Невшательцы любят одну только мишуру и показной блеск, не умеют ценить истинные достоинства и принимают болтовню за ум; увидев человека спокойного и простого, они приняли его скромность за высокомерие, откровенность – за грубость, скупость на слова – за глупость и стали противиться его благодетельным заботам, потому что он желал быть полезным без вкрадчивости и не умел льстить тем, кого не уважал. Когда в нелепой истории с пастором Птипьером{448}, изгнанным своими собратьями за то, что он не хотел, чтобы они были осуждены на вечную муку, милорд воспротивился превышению власти со стороны пасторов, – против него поднялась вся страна, интересы которой он защищал; и в момент моего приезда этот глупый ропот еще не затих. Его считали, во всяком случае, человеком, склонным к предвзятости; и из всех взводившихся на него обвинений это было, пожалуй, наименее несправедливое. Первым моим чувством при виде этого почтенного старца была жалость: меня поразила худоба его тела, уже истощенного годами; но, взглянув на его живое, открытое и благородное лицо, я почувствовал доверие и уваженье, взявшие верх над всеми другими чувствами. На мое очень краткое приветствие он ответил тем, что заговорил о чем-то другом, словно прошла уже неделя, как я проживаю здесь. Он даже не предложил нам сесть. Чопорный судья тоже продолжал стоять. А я увидел в проницательном и хитром взгляде милорда что-то такое ласковое, что сразу почувствовал себя непринужденно и без церемоний уселся на софу рядом с ним. Он тотчас заговорил очень простым тоном; я понял, что такое свободное обращение доставляет ему удовольствие и что он подумал: «Это не невшателец».
Странное действие большого сходства характеров! В возрасте, когда сердце обычно уже утрачивает свое естественное тепло, у этого доброго старца оно прониклось ко мне горячей приязнью, всех удивившей. Он посетил меня в Мотье под предлогом охоты на перепелов и провел там два дня, не дотронувшись до ружья. Между нами установилась такая дружба (в полном значении этого слова), что мы не могли друг без друга обойтись. Замок Коломбье, в котором он жил летом, находился в шести лье от Мотье; не реже чем раз в две недели я бывал у него, гостил сутки, потом возвращался пешком, и сердце мое всегда было полно им. Волненье, некогда мной испытанное во время моих путешествий из Эрмитажа в Обон, было совсем иное, конечно; но оно не было более нежным, чем то, с каким я приближался к Коломбье.

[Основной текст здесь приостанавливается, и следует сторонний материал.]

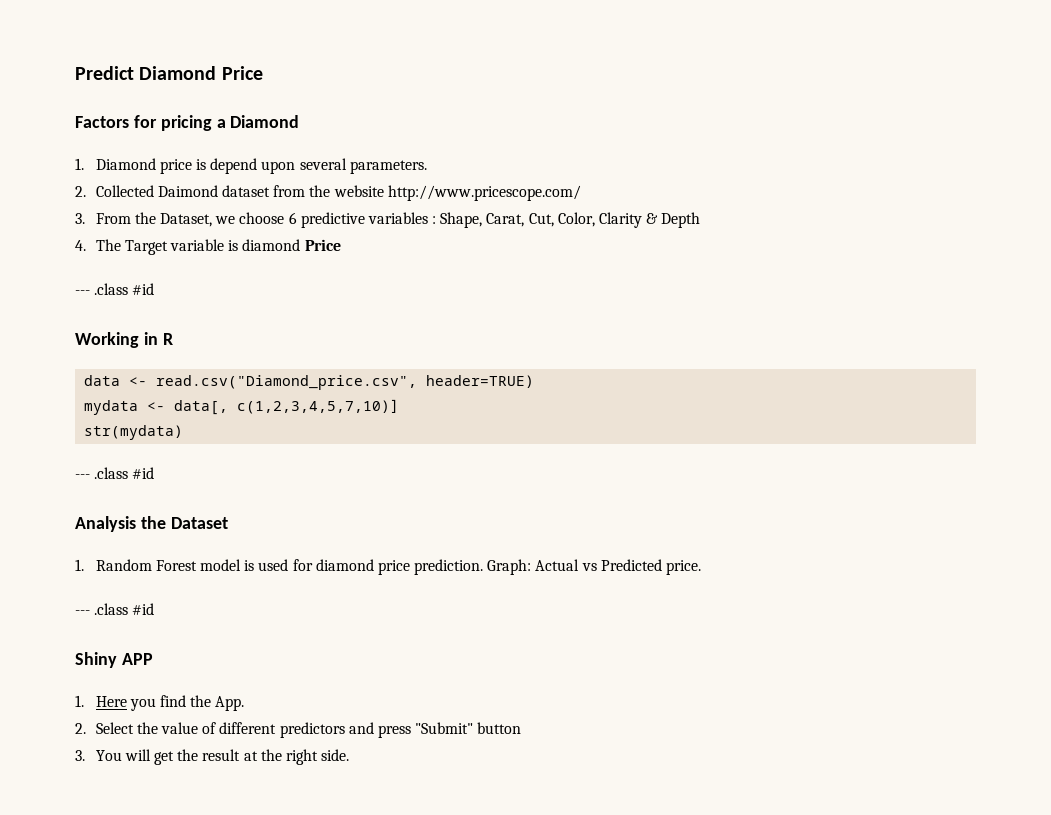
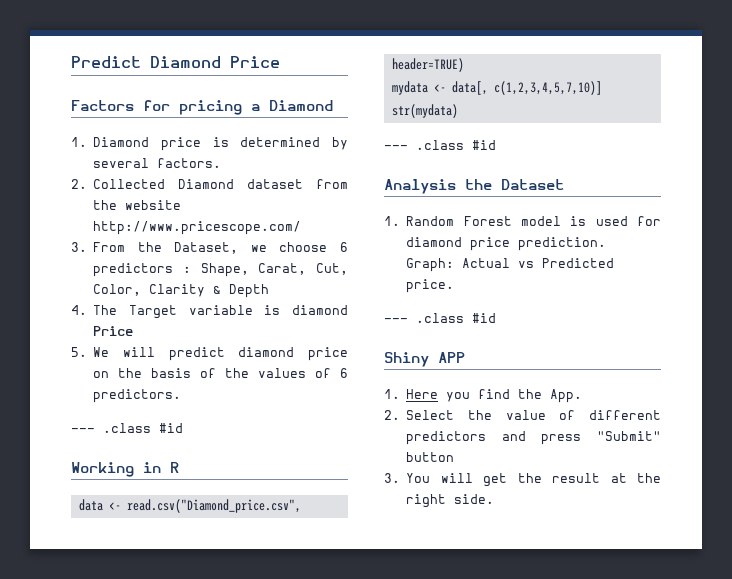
[210,158,427,174] depend upon several parameters. -> [240,137,348,150] [93,158,222,168] determined by several factors.
[157,185,218,197] Daimond -> [178,179,235,189] Diamond
[300,212,428,228] predictive variables -> [93,263,174,277] predictors
(341, 245) none -> [71,347,348,361] [93,368,349,378] [93,389,182,403] // 5. We will predict diamond price on the basis of the values of 6 predictors.

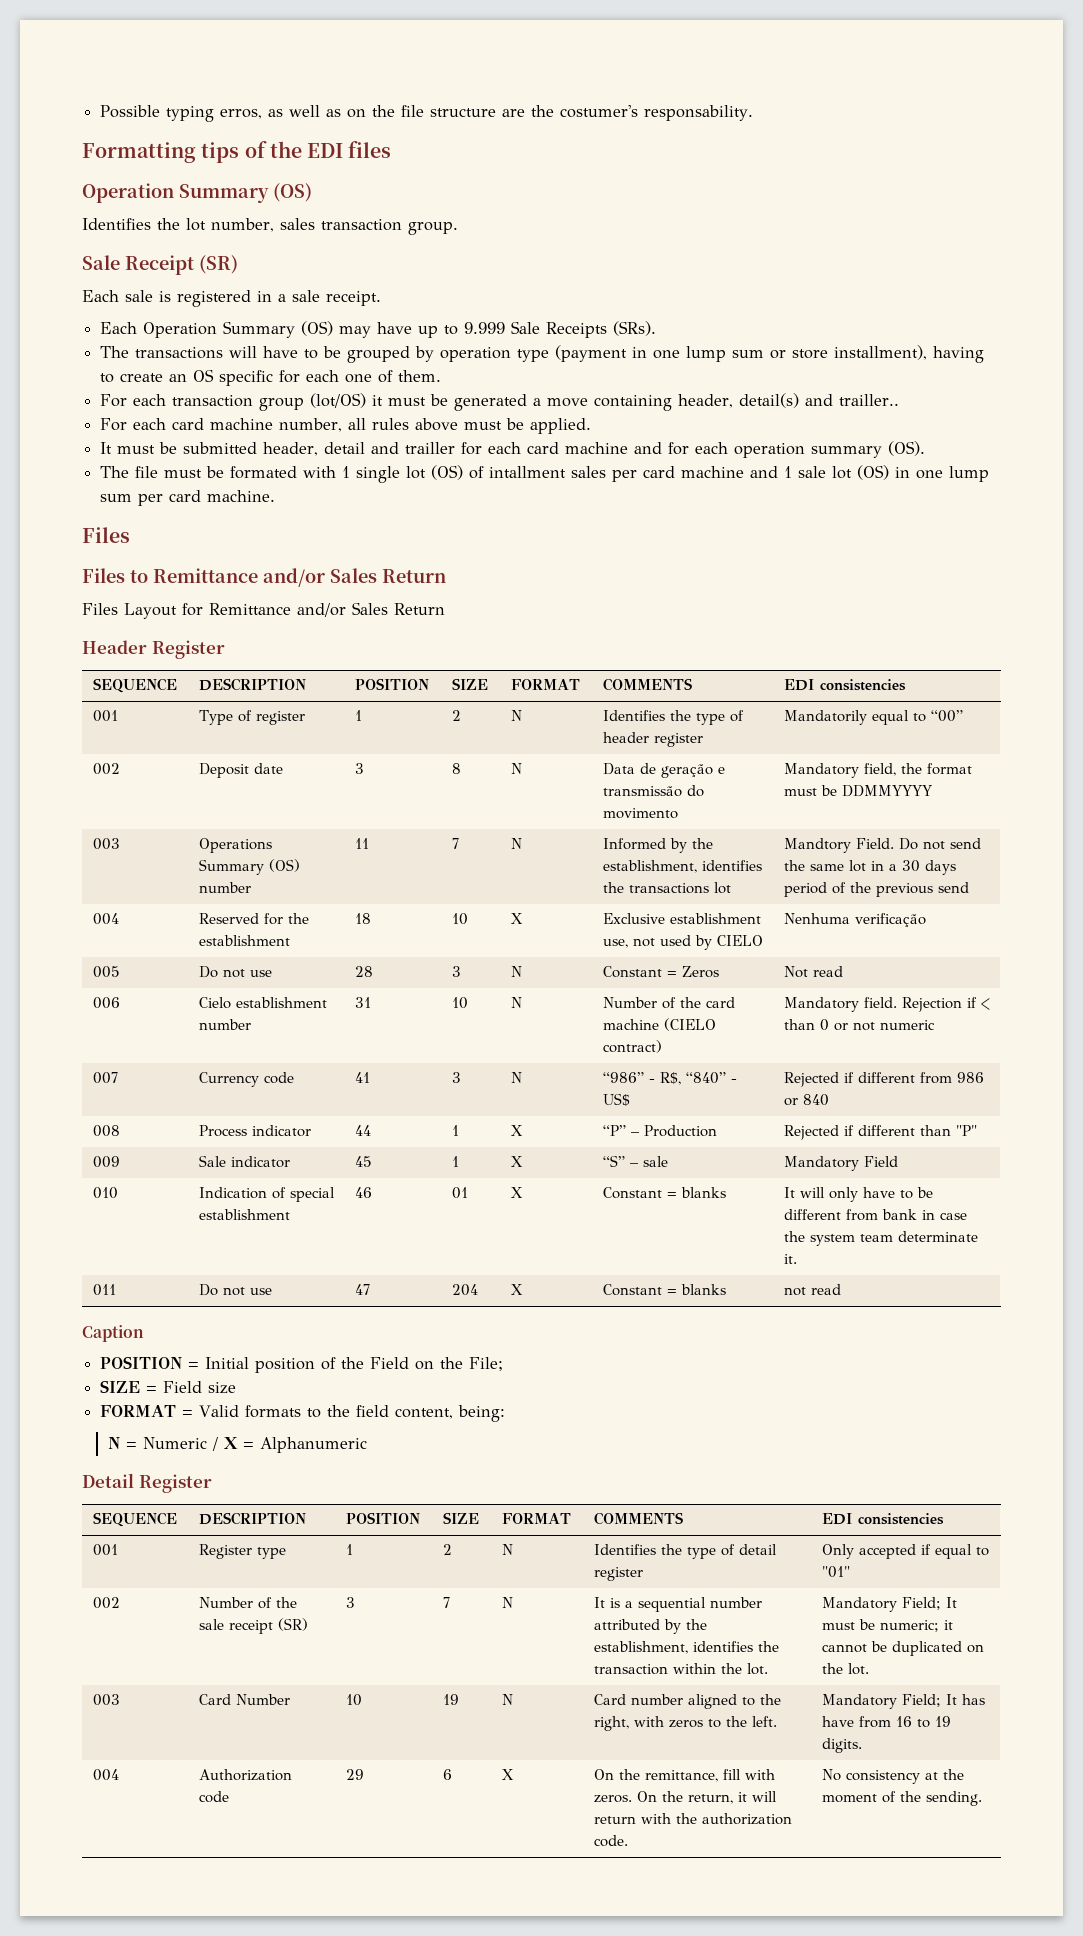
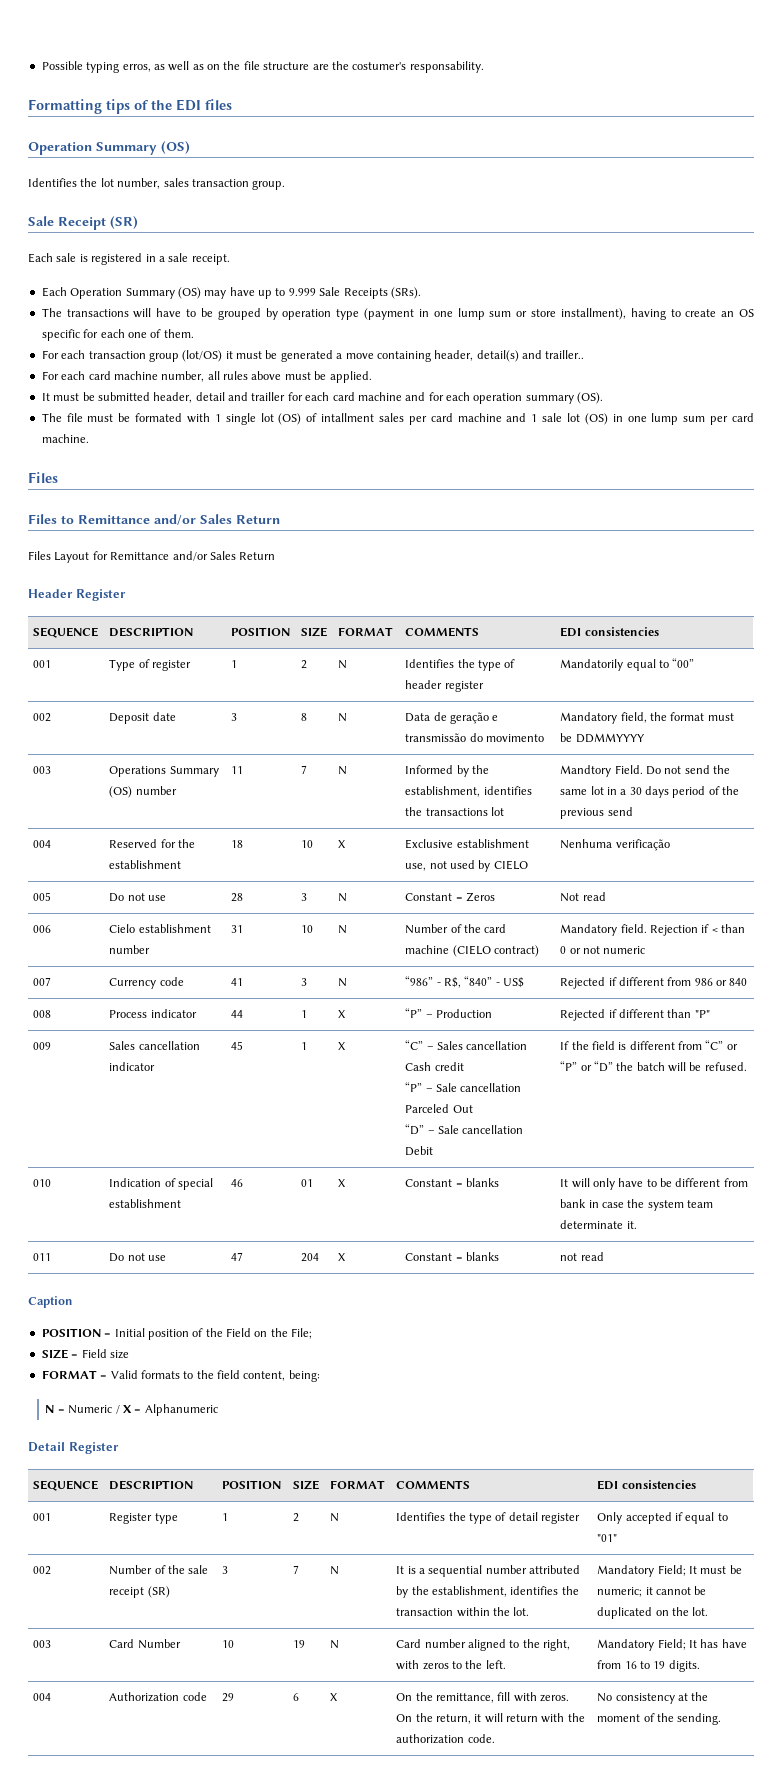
[198,1155,226,1167] Sale -> [109,1041,200,1050] Sales cancellation
[602,1155,668,1167] [783,1156,898,1171] “S” – sale | Mandatory Field -> [405,1040,528,1050] [405,1062,464,1071] [405,1082,522,1092] [405,1104,473,1113] [405,1124,524,1135] [405,1146,434,1156] [560,1040,738,1050] [560,1061,747,1072] “C” – Sales cancellation Cash credit // “P” – Sale cancellation Parceled Out // “D” – Sale cancellation Debit | If the field is different from “C” or “P” or “D” the batch will be refused.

Сколько слез умиленья проливал я нередко дорогой, думая об отеческой доброте, о милых добродетелях, о кроткой философии этого почтенного старца! Я называл его отцом, он меня сыном. Эти нежные имена отчасти дают представленье о привязанности, соединявшей нас, но еще не дают представления о нашей потребности друг в друге и о постоянном желании быть вместе. Он во что бы то ни стало хотел поселить меня в замке Коломбье и долго настаивал, чтобы я занял помещение, которое мне обычно отводили там. В конце концов я сказал ему, что чувствую себя в Мотье свободней и предпочитаю всю жизнь ходить к нему. Он одобрил мою откровенность, и об этом больше не было речи. О добрый милорд! О мой достойный отец! Как и теперь еще сердце мое волнуется при мысли о вас! Ах, варвары! Какой удар нанесли они мне, оторвав вас от меня! Но нет, нет, великий человек, вы остаетесь и останетесь всегда тем же для меня, как и я остался все прежним. Вам налгали, но не могли изменить вас.

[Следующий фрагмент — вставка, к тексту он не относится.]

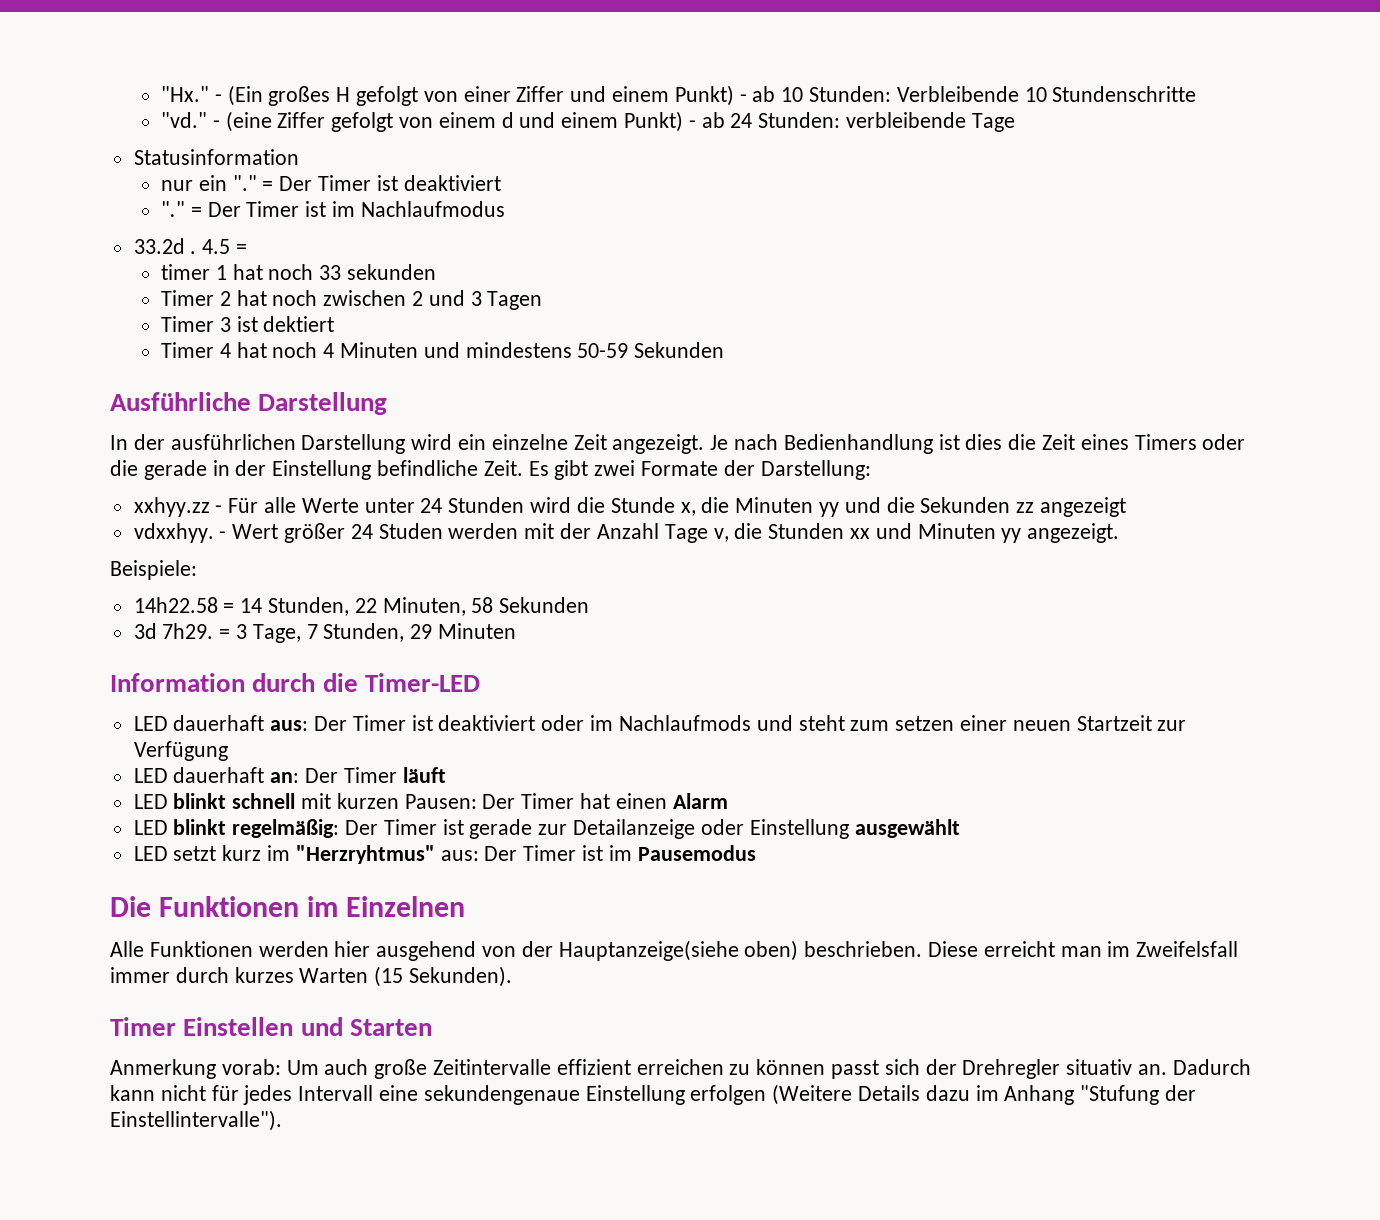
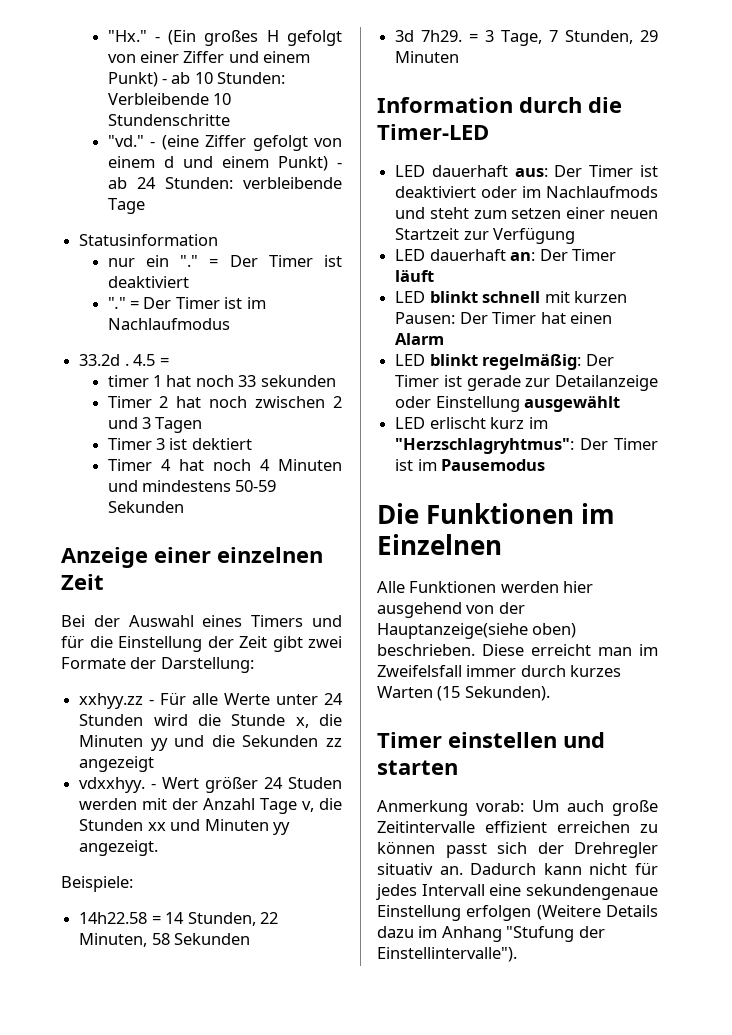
[110,392,388,415] [110,434,1246,454] [110,460,549,480] Ausführliche Darstellung // In der ausführlichen Darstellung wird ein einzelne Zeit angezeigt. Je nach Bedienhandlung ist dies die Zeit eines Timers oder die gerade in der Einstellung befindliche Zeit. Es -> [61,547,323,568] [61,574,104,590] [61,615,343,627] [61,635,267,652] Anzeige einer einzelnen Zeit // Bei der Auswahl eines Timers und für die Einstellung der Zeit
[173,846,217,861] setzt -> [429,417,486,429] erlischt
[295,845,479,864] "Herzryhtmus" aus: -> [395,438,575,454] "Herzschlagryhtmus":
[183,1017,432,1036] Einstellen und Starten -> [448,732,605,748] [377,760,458,775] einstellen und starten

Милорд маршал не лишен недостатков; он мудрец, но человек. При самом проницательном уме, при самом тонком чутье, какие только возможны, при самом глубоком знании людей он иногда позволяет себя обмануть и остается при этом в заблуждении. У него странный характер; что-то чудное, необычайное есть в самом складе его ума. Он как бы забывает о людях, которых видит каждый день, и вспоминает о них в тот момент, когда они меньше всего этого ожидают. Его внимание кажется своенравным, подарки – прихотью, а не желанием сделать приятное. Он тотчас же дает или посылает, что ему вздумается, будь это вещь очень дорогая или ничтожная – безразлично. К нему является, например, молодой женевец, желающий поступить на службу к прусскому королю: милорд дает ему вместо письма мешочек гороху и велит передать королю; при виде этой странной рекомендации король тотчас же принимает подателя на службу. У возвышенных натур есть общий язык, недоступный пошлым умам. Эти маленькие чудачества, напоминающие капризы хорошенькой женщины, делали милорда маршала в моих глазах еще интересней. Я был вполне уверен, и еще больше убедился в этом впоследствии, что в серьезных случаях они не влияли ни на его чувства, ни на внимательное отношение к человеку, связанному с ним дружбой. Но правда и то, что самый способ делать одолженье отличается у него той же странностью, что и его манеры.